PROVIDED INFORMATION →
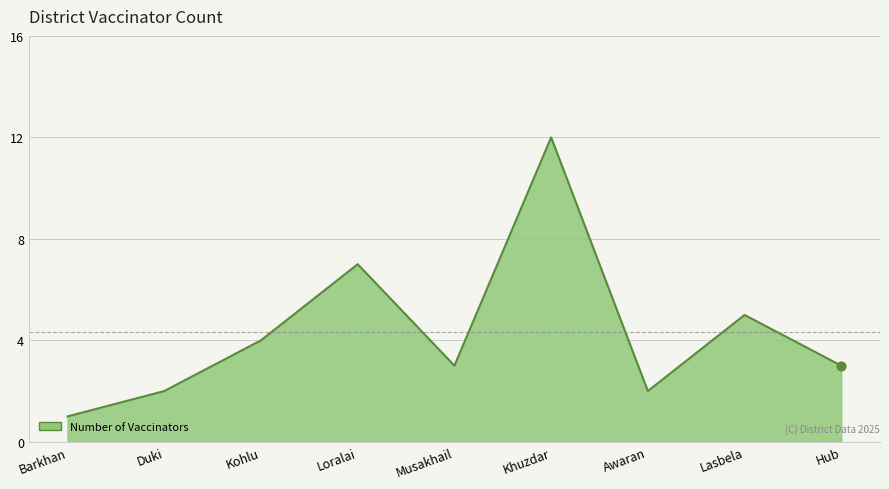

What is the change in value from Kohlu to Loralai?

+3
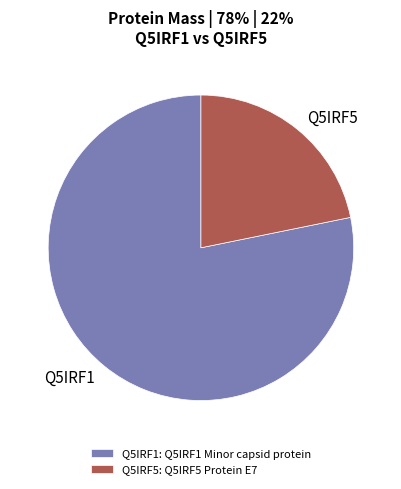

Is there a majority slice in this chart?

Yes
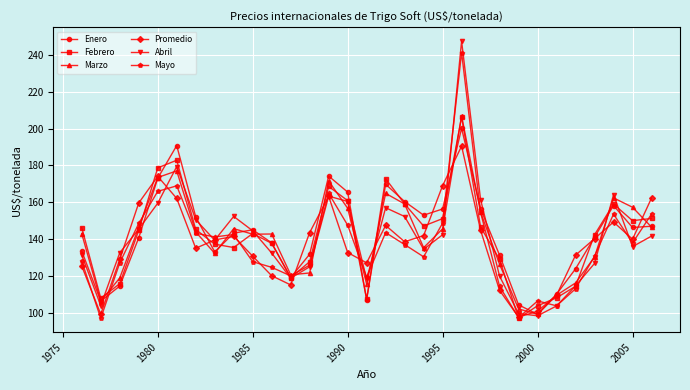

True or false: Mayo and Enero cross at least once.

True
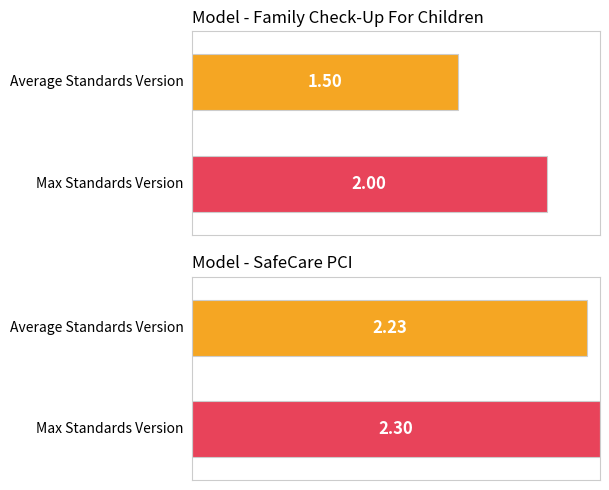

At Family Check-Up For Children, list the series in order from largest to smallest.

Max Standards Version, Average Standards Version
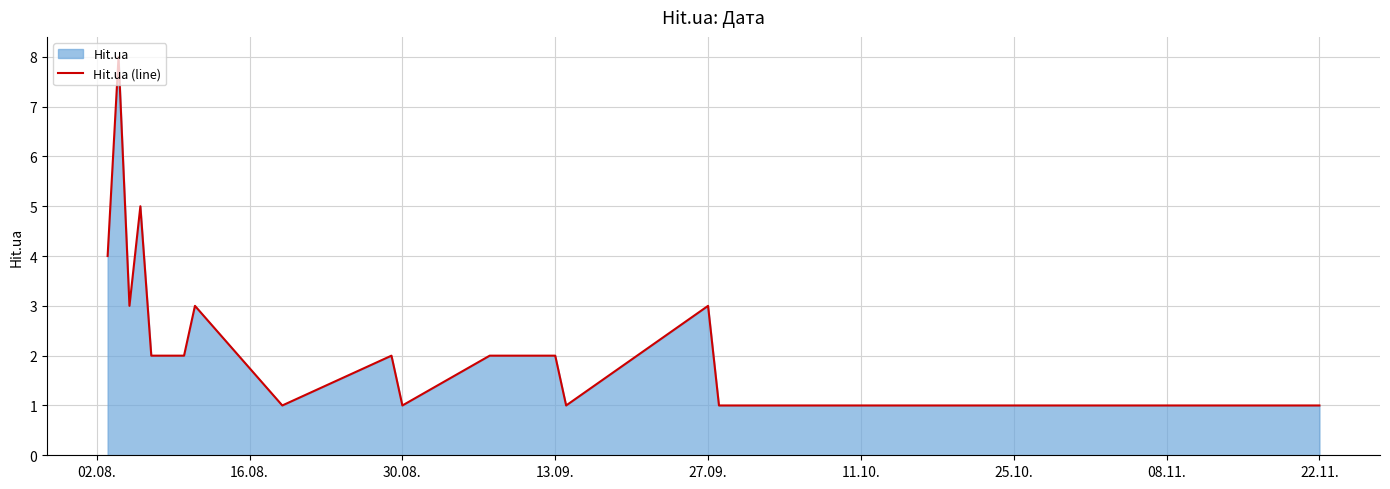

What is the greatest value displayed?

8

TASK GOAL →
Write out all the entries again, changing every "value" to "amount" and keeping everything else as it is. Leave out the pictures.

RESPONSE AREA →
What is the change in amount from Kohlu to Loralai?

+3

Is there a majority slice in this chart?

Yes

True or false: Mayo and Enero cross at least once.

True

At Family Check-Up For Children, list the series in order from largest to smallest.

Max Standards Version, Average Standards Version

What is the greatest amount displayed?

8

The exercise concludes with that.